DATA>
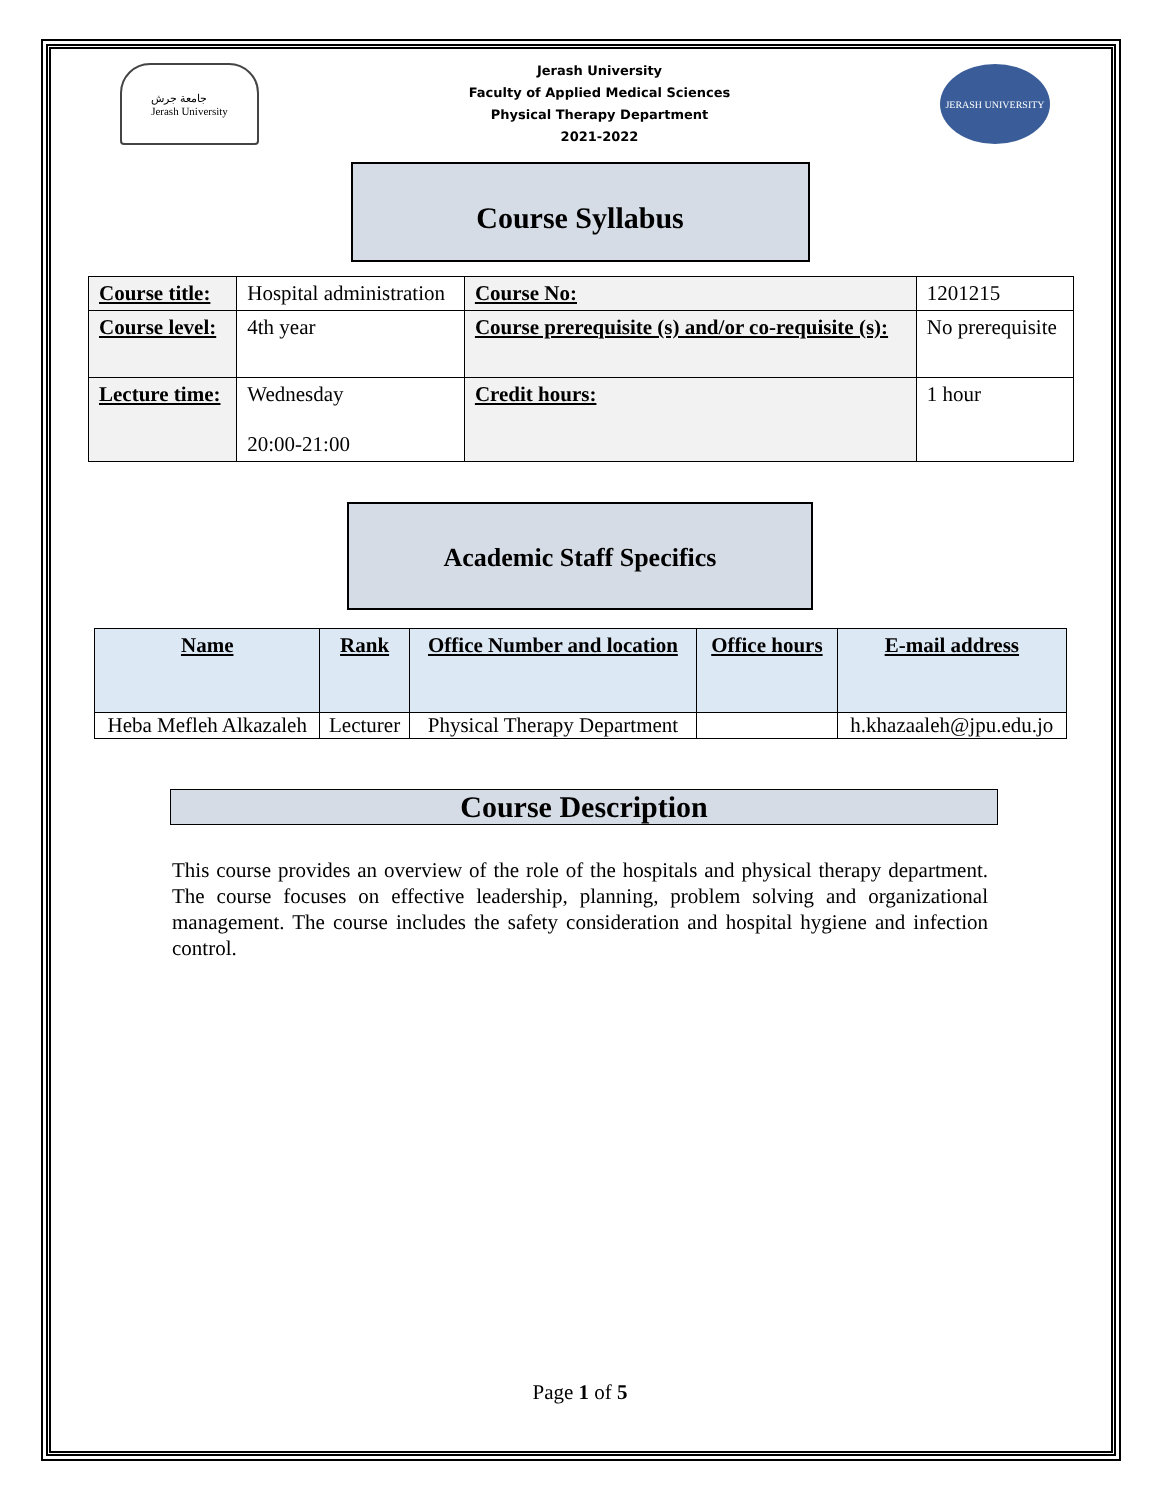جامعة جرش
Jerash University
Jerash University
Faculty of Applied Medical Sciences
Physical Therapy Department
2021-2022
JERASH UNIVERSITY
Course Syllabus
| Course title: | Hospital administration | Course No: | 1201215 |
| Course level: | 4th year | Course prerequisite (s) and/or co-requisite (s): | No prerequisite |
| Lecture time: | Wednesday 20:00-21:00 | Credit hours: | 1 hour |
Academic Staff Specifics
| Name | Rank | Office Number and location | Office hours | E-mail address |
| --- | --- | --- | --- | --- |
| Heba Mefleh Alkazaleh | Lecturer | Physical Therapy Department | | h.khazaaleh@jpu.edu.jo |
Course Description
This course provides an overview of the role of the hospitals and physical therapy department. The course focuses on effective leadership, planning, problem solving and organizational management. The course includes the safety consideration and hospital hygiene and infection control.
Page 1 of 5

WHAT YOU WILL DO>
Tally every line of the data that includes "hours". Report the number and nothing more.

REPLY>
2